_Work instruction 1_.
Reproduce verbatim the stretch of the rows from the line containing "### 无人称代词 es" through the line containing "## 📞 Поддержка", including both of those lines.

Starting applications

Before running RedRock you must start all the following applications:

Apache Hadoop: Use command hstart (in case you followed the installation instruction at the Hadoop section)
Elasticsearch: Inside elasticsearch home path use command nohup ./bin/elasticsearch & tail -f nohup.out (In case you download the .zip for Elaslicsearch)
Apache Spark: Inside Apache Spark home path use command ./sbin/start-all.sh

Configuring RedRock

All the configurations for RedRock are at: REDROCK_HOME/conf/redrock-app.conf.template. Copy this file and save at the same location without the .template extension.

Inside the file, change the following configuration (All the configurations are considering that you followed all the steps above and you haven't changed any configuration for Spark. In case you have a different setup, please take a look at the section Explaining RedRock Configuration File):

redrock.homepath: RedRock home path. The same path you used for the environment variable REDROCK_HOME

Unzip the file REDROCK_HOME/rest-api/python/distance/freq_may1_may19_june1_june11.npy.gz

Understanding Data Directories

The pre-process of the tweets is going to happen through Spark. Spark will use the following directories configured in REDROCK_HOME/conf/redrock-app.conf.template:

spark.decahose.twitterHistoricalDataPath: All the data inside it will be processed before the streaming starts. You can use the variable spark.decahose.loadHistoricalData to control when do you actually want to process the historical data.
spark.decahose.twitterStreamingDataPath: Spark streaming will monitor this directory in order to process the new Decahose data. The streaming batch time can be configured in spark.decahose.streamingBatchTime
spark.powertrack.twitterStreamingDataPath: Spark streaming will monitor this directory in order to process the new Powertrack data. The streaming batch time can be configured in spark.powertrack.streamingBatchTime

Creating Elastisearch Indexes

RedRock will write the processed data to Elasticsearch to the correspondent Index. Before start indexing data, make sure you have created the Elasticsearch Index for Decahose and Powertrack data. Use the following scripts:

REDROCK_HOME/dev/create-elasticsearch-powertrack-type.sh: It will create the index for the Powertrack data
REDROCK_HOME/dev/create-elasticsearch-decahose-type.sh: It will create the index for the Decahose data

Both of the scripts can be executed with the directive --delete. It will delete the existing index, and all of the data in it, before creating the same index.

Make sure the URLs inside the scripts are point to the right instance of Elasticsearch. In this tutorial, we are running elasticsearch in localhost so the URL should be http://localhost:9200

Downloading Twitter Data

To download the Twitter data you have to have access to Bluemix. In order to get access to Bluemix, follow the instruction in the section Getting Access to Bluemix

You can play around with the IBM Insights for Twitter API and download a sample of tweets to use as input on RedRock. However, RedRock offers a script that downloads a sample of tweets for you, you just have to pass in your Bluemix credentials. Check Sample Tweets to see how you can use RedRock script to download sample data.

_Information supplied_.
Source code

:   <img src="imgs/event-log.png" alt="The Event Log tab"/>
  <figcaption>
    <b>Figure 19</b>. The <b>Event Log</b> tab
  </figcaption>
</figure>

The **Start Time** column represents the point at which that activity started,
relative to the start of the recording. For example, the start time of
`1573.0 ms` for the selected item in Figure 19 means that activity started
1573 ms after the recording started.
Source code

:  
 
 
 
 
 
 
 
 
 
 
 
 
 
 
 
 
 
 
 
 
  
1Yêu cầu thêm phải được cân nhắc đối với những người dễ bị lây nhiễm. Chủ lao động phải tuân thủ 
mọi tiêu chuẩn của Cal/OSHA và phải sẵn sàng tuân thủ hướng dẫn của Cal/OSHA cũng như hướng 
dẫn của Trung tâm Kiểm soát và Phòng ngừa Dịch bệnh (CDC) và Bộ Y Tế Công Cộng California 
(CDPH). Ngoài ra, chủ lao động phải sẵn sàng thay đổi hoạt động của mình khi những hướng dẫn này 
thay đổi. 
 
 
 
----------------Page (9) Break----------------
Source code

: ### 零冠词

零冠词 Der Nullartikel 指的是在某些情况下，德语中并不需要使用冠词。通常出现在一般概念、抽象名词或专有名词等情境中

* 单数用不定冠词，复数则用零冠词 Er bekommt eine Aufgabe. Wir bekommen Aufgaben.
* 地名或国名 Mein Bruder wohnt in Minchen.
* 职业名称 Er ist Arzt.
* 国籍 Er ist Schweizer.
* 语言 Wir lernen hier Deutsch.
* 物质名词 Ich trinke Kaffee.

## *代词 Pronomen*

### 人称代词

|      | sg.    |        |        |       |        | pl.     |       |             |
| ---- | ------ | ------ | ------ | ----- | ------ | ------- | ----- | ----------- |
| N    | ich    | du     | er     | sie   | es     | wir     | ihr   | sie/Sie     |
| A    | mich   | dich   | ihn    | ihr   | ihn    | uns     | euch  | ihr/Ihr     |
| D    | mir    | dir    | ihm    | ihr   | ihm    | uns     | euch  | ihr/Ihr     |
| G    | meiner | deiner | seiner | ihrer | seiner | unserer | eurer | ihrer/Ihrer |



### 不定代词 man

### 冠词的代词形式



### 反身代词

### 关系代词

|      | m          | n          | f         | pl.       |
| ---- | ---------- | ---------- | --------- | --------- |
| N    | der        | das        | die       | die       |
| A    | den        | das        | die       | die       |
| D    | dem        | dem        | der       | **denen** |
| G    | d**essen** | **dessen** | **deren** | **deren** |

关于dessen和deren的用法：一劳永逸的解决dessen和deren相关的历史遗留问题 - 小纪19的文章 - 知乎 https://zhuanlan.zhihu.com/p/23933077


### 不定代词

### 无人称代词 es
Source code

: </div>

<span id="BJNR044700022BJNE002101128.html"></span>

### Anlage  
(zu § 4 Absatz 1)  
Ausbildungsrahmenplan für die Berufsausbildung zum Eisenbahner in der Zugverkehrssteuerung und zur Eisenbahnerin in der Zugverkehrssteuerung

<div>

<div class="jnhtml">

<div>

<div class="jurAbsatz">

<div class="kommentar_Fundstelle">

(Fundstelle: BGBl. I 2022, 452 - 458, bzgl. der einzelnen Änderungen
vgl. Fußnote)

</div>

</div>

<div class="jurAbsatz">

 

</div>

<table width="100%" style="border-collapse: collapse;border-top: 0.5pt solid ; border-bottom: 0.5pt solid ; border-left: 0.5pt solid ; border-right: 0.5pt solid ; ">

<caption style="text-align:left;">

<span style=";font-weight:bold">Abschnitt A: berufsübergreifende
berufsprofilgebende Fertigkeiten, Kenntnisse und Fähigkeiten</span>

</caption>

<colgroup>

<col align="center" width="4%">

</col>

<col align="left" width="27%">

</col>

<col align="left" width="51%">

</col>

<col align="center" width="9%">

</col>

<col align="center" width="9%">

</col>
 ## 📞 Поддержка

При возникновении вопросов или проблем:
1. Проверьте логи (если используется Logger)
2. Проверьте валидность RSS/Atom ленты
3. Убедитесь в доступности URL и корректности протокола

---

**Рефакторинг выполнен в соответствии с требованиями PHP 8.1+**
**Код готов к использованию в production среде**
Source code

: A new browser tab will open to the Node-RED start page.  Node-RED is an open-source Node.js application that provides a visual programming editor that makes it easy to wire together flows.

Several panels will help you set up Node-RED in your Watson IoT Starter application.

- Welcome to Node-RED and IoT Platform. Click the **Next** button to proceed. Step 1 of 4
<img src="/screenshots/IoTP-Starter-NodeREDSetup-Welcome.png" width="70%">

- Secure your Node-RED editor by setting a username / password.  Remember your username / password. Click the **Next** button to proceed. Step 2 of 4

_Work instruction 2_.
In the RedRock setup guide, what happens when either index-creation script is run with the --delete directive?

_Exercise answer 1_.
### 无人称代词 es
Source code

: </div>

<span id="BJNR044700022BJNE002101128.html"></span>

### Anlage  
(zu § 4 Absatz 1)  
Ausbildungsrahmenplan für die Berufsausbildung zum Eisenbahner in der Zugverkehrssteuerung und zur Eisenbahnerin in der Zugverkehrssteuerung

<div>

<div class="jnhtml">

<div>

<div class="jurAbsatz">

<div class="kommentar_Fundstelle">

(Fundstelle: BGBl. I 2022, 452 - 458, bzgl. der einzelnen Änderungen
vgl. Fußnote)

</div>

</div>

<div class="jurAbsatz">

 

</div>

<table width="100%" style="border-collapse: collapse;border-top: 0.5pt solid ; border-bottom: 0.5pt solid ; border-left: 0.5pt solid ; border-right: 0.5pt solid ; ">

<caption style="text-align:left;">

<span style=";font-weight:bold">Abschnitt A: berufsübergreifende
berufsprofilgebende Fertigkeiten, Kenntnisse und Fähigkeiten</span>

</caption>

<colgroup>

<col align="center" width="4%">

</col>

<col align="left" width="27%">

</col>

<col align="left" width="51%">

</col>

<col align="center" width="9%">

</col>

<col align="center" width="9%">

</col>
 ## 📞 Поддержка

_Exercise answer 2_.
It deletes the existing index and all of the data in it before creating the same index.